What’s “FDR”? What is “GPU-BURN”? Presumably a piece of software you are using for burn-in purposes. Where did you get it? Is this a commercial product, open-source software, or something you wrote yourself?

What is the specific error reported by this software in the failing case? Can you cut and paste an example of such an error message verbatim?

The temperature for the GPU looks good, especially if this is under full load. The next thing you would want to check is power supply. Proper number of PCIe power cables connected, without use of any converters or Y-splitters? Power connector tabs engaged at the GPU socket (click sound)? PSU of sufficient power rating used? Rule of thumb: For rock-solid operation you want sum of nominal power of all system components <= 60% of PSU’s nominal power.

Are the contacts of the GPU’s PCIe connector clean (both motherboard and GPU side)? Is the GPU fully inserted into PCIe slot (typically a tab engages)? GPU secured at bracket to case/enclosure? Was the GPU installed taking proper precautions (grounded wrist strap) against electrostatic discharge?
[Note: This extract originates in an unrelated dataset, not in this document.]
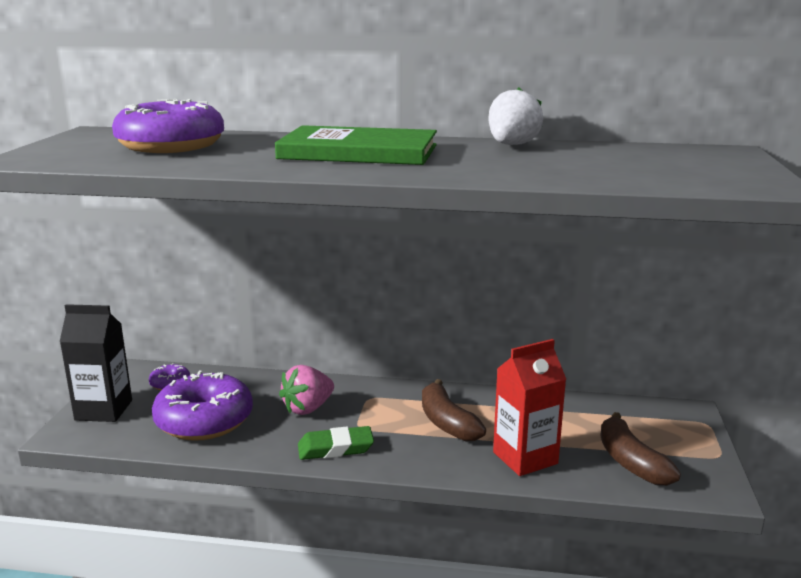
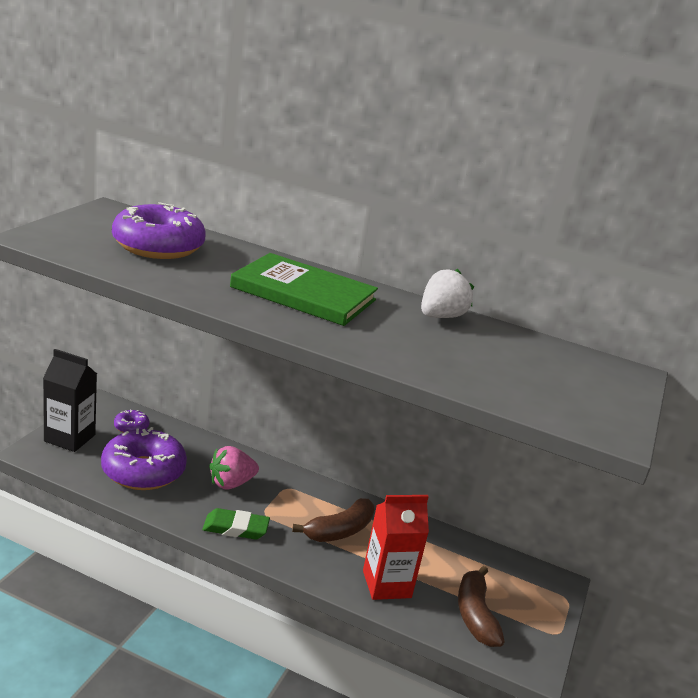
camera: 10 degrees right, 5 degrees up
brown banana [422,379,486,441] -> brown banana turned 120 degrees counterclockwise [292,498,375,542]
Is the GPU being operated at extreme altitude, in a humid environment, subjected to vibrations (e.g. factory floor or vehicle of any kind), or electromagnetic interference from equipment in the vicinity (e.g. large electrical motors, x-ray machines).

How often do these intermittent failures occur? If these are memory failures, on DRAM without ECC you might encounter a spurious 1-bit failure due to a cosmic ray with a chance of maybe 0.5% per full day of operation at sea level (this is based on observational data, not on hard statistics). Error rates will be higher at higher elevations.